Retype the data exactly. Spelling and punctuation stay as they are.

[Page-level text extractions]
- Opening Delimiter -
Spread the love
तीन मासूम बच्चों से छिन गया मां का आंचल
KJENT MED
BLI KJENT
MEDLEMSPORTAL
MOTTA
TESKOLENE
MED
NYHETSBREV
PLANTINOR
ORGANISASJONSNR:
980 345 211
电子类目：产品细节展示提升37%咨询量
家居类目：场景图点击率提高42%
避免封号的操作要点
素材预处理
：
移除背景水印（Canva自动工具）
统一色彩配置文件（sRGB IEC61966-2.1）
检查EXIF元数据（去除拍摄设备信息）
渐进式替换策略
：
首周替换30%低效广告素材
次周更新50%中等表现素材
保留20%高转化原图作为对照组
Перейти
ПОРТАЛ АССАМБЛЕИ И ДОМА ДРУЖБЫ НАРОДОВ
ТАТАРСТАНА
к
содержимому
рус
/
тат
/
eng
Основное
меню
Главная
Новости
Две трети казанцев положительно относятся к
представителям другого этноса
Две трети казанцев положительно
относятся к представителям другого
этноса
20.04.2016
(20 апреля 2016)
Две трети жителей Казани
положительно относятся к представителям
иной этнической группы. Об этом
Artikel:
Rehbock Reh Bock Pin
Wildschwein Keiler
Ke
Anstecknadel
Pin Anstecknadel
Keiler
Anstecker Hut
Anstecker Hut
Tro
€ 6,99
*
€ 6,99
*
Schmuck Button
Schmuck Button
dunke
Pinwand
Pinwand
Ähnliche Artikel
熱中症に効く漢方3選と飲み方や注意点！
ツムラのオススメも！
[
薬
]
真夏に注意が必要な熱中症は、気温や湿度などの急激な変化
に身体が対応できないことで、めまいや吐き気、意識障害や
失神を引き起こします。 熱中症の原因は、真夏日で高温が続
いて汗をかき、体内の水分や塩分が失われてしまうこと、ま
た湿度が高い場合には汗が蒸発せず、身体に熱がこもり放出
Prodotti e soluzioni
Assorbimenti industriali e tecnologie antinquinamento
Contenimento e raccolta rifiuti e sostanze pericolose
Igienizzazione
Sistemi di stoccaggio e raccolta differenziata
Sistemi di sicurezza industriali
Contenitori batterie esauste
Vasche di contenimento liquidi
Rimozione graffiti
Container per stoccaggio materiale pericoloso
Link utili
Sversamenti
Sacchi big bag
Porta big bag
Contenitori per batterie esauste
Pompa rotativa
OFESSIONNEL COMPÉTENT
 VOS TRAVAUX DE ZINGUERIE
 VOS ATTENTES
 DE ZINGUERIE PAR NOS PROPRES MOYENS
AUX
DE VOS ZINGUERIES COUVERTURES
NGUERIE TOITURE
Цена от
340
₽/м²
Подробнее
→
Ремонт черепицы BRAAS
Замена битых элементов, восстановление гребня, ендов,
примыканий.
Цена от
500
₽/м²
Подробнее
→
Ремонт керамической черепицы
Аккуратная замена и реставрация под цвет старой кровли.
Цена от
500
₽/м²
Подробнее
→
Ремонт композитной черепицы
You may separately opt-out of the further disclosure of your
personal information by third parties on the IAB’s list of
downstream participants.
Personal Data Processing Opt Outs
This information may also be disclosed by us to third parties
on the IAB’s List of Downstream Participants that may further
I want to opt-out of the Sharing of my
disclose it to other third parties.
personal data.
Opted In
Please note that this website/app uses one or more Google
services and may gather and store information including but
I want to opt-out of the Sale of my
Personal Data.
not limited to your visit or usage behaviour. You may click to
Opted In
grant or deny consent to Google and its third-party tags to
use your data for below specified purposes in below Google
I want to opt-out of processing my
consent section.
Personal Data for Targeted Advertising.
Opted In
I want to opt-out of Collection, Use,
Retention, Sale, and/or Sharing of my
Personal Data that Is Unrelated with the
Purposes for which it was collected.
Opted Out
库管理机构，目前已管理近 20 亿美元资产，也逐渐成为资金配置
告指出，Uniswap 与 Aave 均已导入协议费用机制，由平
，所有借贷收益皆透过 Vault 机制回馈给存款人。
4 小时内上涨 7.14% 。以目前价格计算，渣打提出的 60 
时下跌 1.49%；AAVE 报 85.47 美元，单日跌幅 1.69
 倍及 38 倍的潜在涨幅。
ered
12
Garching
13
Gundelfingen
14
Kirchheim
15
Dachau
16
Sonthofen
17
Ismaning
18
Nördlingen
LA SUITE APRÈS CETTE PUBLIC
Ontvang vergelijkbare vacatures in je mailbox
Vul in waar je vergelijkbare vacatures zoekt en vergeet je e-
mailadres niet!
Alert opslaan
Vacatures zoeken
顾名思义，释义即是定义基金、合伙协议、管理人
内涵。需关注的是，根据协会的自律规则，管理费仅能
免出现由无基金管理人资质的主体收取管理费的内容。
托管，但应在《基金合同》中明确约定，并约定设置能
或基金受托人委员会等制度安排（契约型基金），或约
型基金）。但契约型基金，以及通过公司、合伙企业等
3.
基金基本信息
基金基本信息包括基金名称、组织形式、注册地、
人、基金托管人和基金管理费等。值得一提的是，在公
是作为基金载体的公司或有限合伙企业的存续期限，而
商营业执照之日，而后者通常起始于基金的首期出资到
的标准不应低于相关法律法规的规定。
- Closing Delimiter -
▸ RESPONSE FOR THIS EXERCISE
Spread the love
तीन मासूम बच्चों से छिन गया मां का आंचल
KJENT MED
BLI KJENT
MEDLEMSPORTAL
MOTTA
TESKOLENE
MED
NYHETSBREV
PLANTINOR
ORGANISASJONSNR:
980 345 211
电子类目：产品细节展示提升37%咨询量
家居类目：场景图点击率提高42%
避免封号的操作要点
素材预处理
：
移除背景水印（Canva自动工具）
统一色彩配置文件（sRGB IEC61966-2.1）
检查EXIF元数据（去除拍摄设备信息）
渐进式替换策略
：
首周替换30%低效广告素材
次周更新50%中等表现素材
保留20%高转化原图作为对照组
Перейти
ПОРТАЛ АССАМБЛЕИ И ДОМА ДРУЖБЫ НАРОДОВ
ТАТАРСТАНА
к
содержимому
рус
/
тат
/
eng
Основное
меню
Главная
Новости
Две трети казанцев положительно относятся к
представителям другого этноса
Две трети казанцев положительно
относятся к представителям другого
этноса
20.04.2016
(20 апреля 2016)
Две трети жителей Казани
положительно относятся к представителям
иной этнической группы. Об этом
Artikel:
Rehbock Reh Bock Pin
Wildschwein Keiler
Ke
Anstecknadel
Pin Anstecknadel
Keiler
Anstecker Hut
Anstecker Hut
Tro
€ 6,99
*
€ 6,99
*
Schmuck Button
Schmuck Button
dunke
Pinwand
Pinwand
Ähnliche Artikel
熱中症に効く漢方3選と飲み方や注意点！
ツムラのオススメも！
[
薬
]
真夏に注意が必要な熱中症は、気温や湿度などの急激な変化
に身体が対応できないことで、めまいや吐き気、意識障害や
失神を引き起こします。 熱中症の原因は、真夏日で高温が続
いて汗をかき、体内の水分や塩分が失われてしまうこと、ま
た湿度が高い場合には汗が蒸発せず、身体に熱がこもり放出
Prodotti e soluzioni
Assorbimenti industriali e tecnologie antinquinamento
Contenimento e raccolta rifiuti e sostanze pericolose
Igienizzazione
Sistemi di stoccaggio e raccolta differenziata
Sistemi di sicurezza industriali
Contenitori batterie esauste
Vasche di contenimento liquidi
Rimozione graffiti
Container per stoccaggio materiale pericoloso
Link utili
Sversamenti
Sacchi big bag
Porta big bag
Contenitori per batterie esauste
Pompa rotativa
OFESSIONNEL COMPÉTENT
 VOS TRAVAUX DE ZINGUERIE
 VOS ATTENTES
 DE ZINGUERIE PAR NOS PROPRES MOYENS
AUX
DE VOS ZINGUERIES COUVERTURES
NGUERIE TOITURE
Цена от
340
₽/м²
Подробнее
→
Ремонт черепицы BRAAS
Замена битых элементов, восстановление гребня, ендов,
примыканий.
Цена от
500
₽/м²
Подробнее
→
Ремонт керамической черепицы
Аккуратная замена и реставрация под цвет старой кровли.
Цена от
500
₽/м²
Подробнее
→
Ремонт композитной черепицы
You may separately opt-out of the further disclosure of your
personal information by third parties on the IAB’s list of
downstream participants.
Personal Data Processing Opt Outs
This information may also be disclosed by us to third parties
on the IAB’s List of Downstream Participants that may further
I want to opt-out of the Sharing of my
disclose it to other third parties.
personal data.
Opted In
Please note that this website/app uses one or more Google
services and may gather and store information including but
I want to opt-out of the Sale of my
Personal Data.
not limited to your visit or usage behaviour. You may click to
Opted In
grant or deny consent to Google and its third-party tags to
use your data for below specified purposes in below Google
I want to opt-out of processing my
consent section.
Personal Data for Targeted Advertising.
Opted In
I want to opt-out of Collection, Use,
Retention, Sale, and/or Sharing of my
Personal Data that Is Unrelated with the
Purposes for which it was collected.
Opted Out
库管理机构，目前已管理近 20 亿美元资产，也逐渐成为资金配置
告指出，Uniswap 与 Aave 均已导入协议费用机制，由平
，所有借贷收益皆透过 Vault 机制回馈给存款人。
4 小时内上涨 7.14% 。以目前价格计算，渣打提出的 60 
时下跌 1.49%；AAVE 报 85.47 美元，单日跌幅 1.69
 倍及 38 倍的潜在涨幅。
ered
12
Garching
13
Gundelfingen
14
Kirchheim
15
Dachau
16
Sonthofen
17
Ismaning
18
Nördlingen
LA SUITE APRÈS CETTE PUBLIC
Ontvang vergelijkbare vacatures in je mailbox
Vul in waar je vergelijkbare vacatures zoekt en vergeet je e-
mailadres niet!
Alert opslaan
Vacatures zoeken
顾名思义，释义即是定义基金、合伙协议、管理人
内涵。需关注的是，根据协会的自律规则，管理费仅能
免出现由无基金管理人资质的主体收取管理费的内容。
托管，但应在《基金合同》中明确约定，并约定设置能
或基金受托人委员会等制度安排（契约型基金），或约
型基金）。但契约型基金，以及通过公司、合伙企业等
3.
基金基本信息
基金基本信息包括基金名称、组织形式、注册地、
人、基金托管人和基金管理费等。值得一提的是，在公
是作为基金载体的公司或有限合伙企业的存续期限，而
商营业执照之日，而后者通常起始于基金的首期出资到
的标准不应低于相关法律法规的规定。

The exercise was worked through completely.